Avez-vous remarqué que certaines odeurs du quotidien vous semblent moins intenses qu’avant ? Selon des chercheurs britanniques, une altération durable de l’odorat n’est pas anodine. Des travaux de l’Université d’East Anglia montrent que les troubles de l’odorat sont impliqués dans plus d’une centaine de maladies, qu’elles soient neurologiques, physiques ou génétiques.
Un trouble de l’odorat pourrait être un signe précoce de maladie
L’odeur de votre café vous paraît plus fade qu’avant ? Le parfum de votre conjoint se fait moins perceptible ? Ces changements passent souvent inaperçus, surtout depuis que l’anosmie n’est plus au centre de l’actualité sanitaire. Pourtant, les scientifiques tirent aujourd’hui la sonnette d’alarme.
Selon une vaste analyse menée par l’Université d’East Anglia et publiée dans Clinical Otolaryngology, les troubles de l’odorat sont présents dans au moins 139 maladies différentes. Les chercheurs estiment que ce sens, longtemps négligé, pourrait contribuer à des situations de fragilité, de malnutrition ou d’isolement, avec un impact significatif sur votre santé à long terme.
Un symptôme trop souvent négligé
Le professeur Carl Philpott, ORL à l’Université d’East Anglia, insiste sur le rôle vital de l’odorat pour la santé physique, mentale et sociale. « Un odorat défaillant n’est pas un simple désagrément mais un véritable signal d’alerte. » précise-t-il.
En effet, l’odorat permet de savourer les aliments, de détecter des dangers comme le gaz ou la fumée, et de maintenir des liens sociaux grâce aux odeurs. Une diminution de ce sens est appelée hyposmie, tandis que sa disparition totale se nomme anosmie.
Longtemps ignoré, l’odorat peut parfois se détériorer très tôt dans certaines maladies et constituer un signe précoce de troubles futurs.
Perte d’odorat : quand consulter ?
Des études scientifiques établissent un lien entre un odorat déficient et un risque accru de maladies neurodégénératives comme Alzheimer ou Parkinson. Ce trouble peut apparaître bien avant les premiers symptômes neurologiques et constitue un facteur de risque indépendant de fragilité et de diminution de l’espérance de vie.

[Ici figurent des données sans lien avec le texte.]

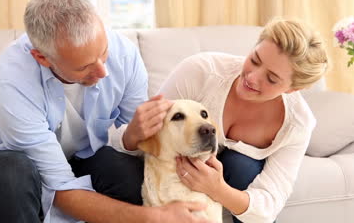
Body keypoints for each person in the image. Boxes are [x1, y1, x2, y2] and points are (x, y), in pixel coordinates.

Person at [0, 0, 212, 223]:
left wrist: (133, 136)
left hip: (80, 156)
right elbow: (60, 188)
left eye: (103, 53)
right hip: (15, 168)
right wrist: (153, 217)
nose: (102, 72)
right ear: (42, 58)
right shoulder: (11, 85)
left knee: (126, 173)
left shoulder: (124, 54)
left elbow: (133, 140)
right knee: (11, 172)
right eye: (84, 67)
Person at [118, 18, 328, 223]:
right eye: (254, 60)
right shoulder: (201, 71)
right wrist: (132, 135)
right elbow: (149, 137)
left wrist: (217, 189)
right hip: (170, 175)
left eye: (271, 79)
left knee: (241, 166)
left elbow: (268, 206)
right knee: (110, 165)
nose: (253, 77)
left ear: (293, 89)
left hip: (228, 183)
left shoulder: (297, 124)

D’autres études menées chez des personnes âgées aux États-Unis ont également relié un mauvais odorat à un risque accru de dépression, de maladies cardiovasculaires et de mortalité précoce.
Un rhume ou une grippe peut temporairement altérer l’odorat, mais lorsque la perte dure plusieurs semaines, sans nez bouché, et s’accompagne d’une perte d’appétit ou de troubles de l’humeur, il devient important de consulter votre médecin pour en identifier la cause.